Hitting Critical Mass
U-Gas shows the possibilities of a small-scale foodservice commissary.
As legend has it, the commissary at U-Gas Inc. was born six years ago with a challenge from company founder Paul Taylor: Let’s open a commissary and make a good sandwich.
The company had been supplied with sandwiches from a third party. But unhappy with the product quality, U-Gas hired two deli managers from a local grocery chain to develop a sandwich program from scratch. “We started off with two ladies doing it themselves, making and delivering it, going to stores and ordering what they needed,” says Curtis Springer, director of foodservice for the St. Louis-based chain.
The commissary initially filled 1,000 square feet of a strip mall in Arnold, Mo. As foodservice sales grew, so did the facility, absorbing an 800-square-foot space next door. Around this time, U-Gas opened the restaurant GiGi’s Fresh Café at one of its sites, and from there a foodservice program—GiGi’s Café Express, featuring sandwiches, wraps and salads—was born.
Its point of differentiation? Freshness. “We’re all fresh product,” Springer says. “We make everything from scratch, we crack our eggs every morning, cook turkeys, beef and chicken fresh, and cook everything each day. Everything’s made from fresh ingredients and never frozen.”
This past February, U-Gas went big time, expanding into an 11,000-square-foot commissary staffed by 35 production workers, four managers, three sanitation workers, a quality-control technician and three drivers. The venue cranks out sandwiches, fried foods, ravioli, potato chips, fruit cups, yogurt, salads, car snacks … “You name it, we make it,” Springer says.

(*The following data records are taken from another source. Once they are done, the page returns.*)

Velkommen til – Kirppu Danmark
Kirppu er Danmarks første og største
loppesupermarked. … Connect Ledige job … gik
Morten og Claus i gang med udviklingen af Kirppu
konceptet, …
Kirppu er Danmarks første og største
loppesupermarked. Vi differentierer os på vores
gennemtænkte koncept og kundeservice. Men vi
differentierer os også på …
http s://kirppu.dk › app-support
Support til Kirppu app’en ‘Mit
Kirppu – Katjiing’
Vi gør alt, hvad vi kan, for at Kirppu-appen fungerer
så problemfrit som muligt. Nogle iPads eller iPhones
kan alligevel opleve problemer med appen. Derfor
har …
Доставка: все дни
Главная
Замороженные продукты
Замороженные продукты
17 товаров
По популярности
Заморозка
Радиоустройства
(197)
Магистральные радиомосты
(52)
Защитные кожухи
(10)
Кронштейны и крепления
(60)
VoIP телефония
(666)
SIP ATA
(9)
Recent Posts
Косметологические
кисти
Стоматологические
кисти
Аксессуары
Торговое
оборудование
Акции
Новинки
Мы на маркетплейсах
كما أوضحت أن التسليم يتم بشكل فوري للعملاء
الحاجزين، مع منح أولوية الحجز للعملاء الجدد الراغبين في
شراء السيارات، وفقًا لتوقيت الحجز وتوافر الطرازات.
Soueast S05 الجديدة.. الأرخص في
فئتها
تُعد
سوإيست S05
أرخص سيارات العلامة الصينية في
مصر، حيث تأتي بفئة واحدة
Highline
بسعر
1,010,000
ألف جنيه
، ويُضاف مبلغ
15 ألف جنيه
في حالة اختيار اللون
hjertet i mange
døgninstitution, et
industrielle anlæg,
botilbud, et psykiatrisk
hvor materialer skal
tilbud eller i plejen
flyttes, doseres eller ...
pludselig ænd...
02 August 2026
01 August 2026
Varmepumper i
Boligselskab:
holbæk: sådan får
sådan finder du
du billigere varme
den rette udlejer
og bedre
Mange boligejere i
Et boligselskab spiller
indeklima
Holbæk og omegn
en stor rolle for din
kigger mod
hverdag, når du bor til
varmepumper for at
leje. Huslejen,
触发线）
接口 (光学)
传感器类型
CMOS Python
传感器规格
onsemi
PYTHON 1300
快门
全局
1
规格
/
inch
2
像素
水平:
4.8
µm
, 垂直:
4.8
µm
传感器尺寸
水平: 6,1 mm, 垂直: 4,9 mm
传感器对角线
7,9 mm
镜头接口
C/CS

The dissatisfied retailer that takes control of its own destiny and product is a common foodservice narrative. What’s different here is U-Gas’ size: 19 sites. This immediately begs the question: Can a chain of this rank truly realize a return on its investment?
“At the threshold of 10 to 15 stores, you’re really dancing around it to make it work,” says Deborah Holand, president of Food Sense Inc. and a consulting partner in b2b Solutions LLC, Lake Forest, Ill. As store count increases, a commissary becomes more doable, she says, but it requires several factors: short distances between sites, an established distribution chain and robust foodservice sales.
“Fifty stores makes more sense to have their own commissary than if there are only 20 stores, because you can spread the costs out,” concurs Tim Powell, principal at Technomic Inc., Chicago. “And not every c-store [justifies it]. You will have different consumers and different stores that may not want turkey sandwiches; they might just want roller grill. It’s not one size fits all.”
For U-Gas, the commissary has not been a home run—yet. “The ROI has been very challenging,” Springer admits, declining to share the exact investment but saying it was in the “high six figures.” “It has taken us a while to get there.”
While U-Gas is turning a profit in its foodservice program, the commissary has taken longer because it guarantees product to the stores. To hasten the math, the chain recently consolidated from multiple food suppliers to only one—St. Louis-based Kuna Foodservice—which trimmed food costs by 20%.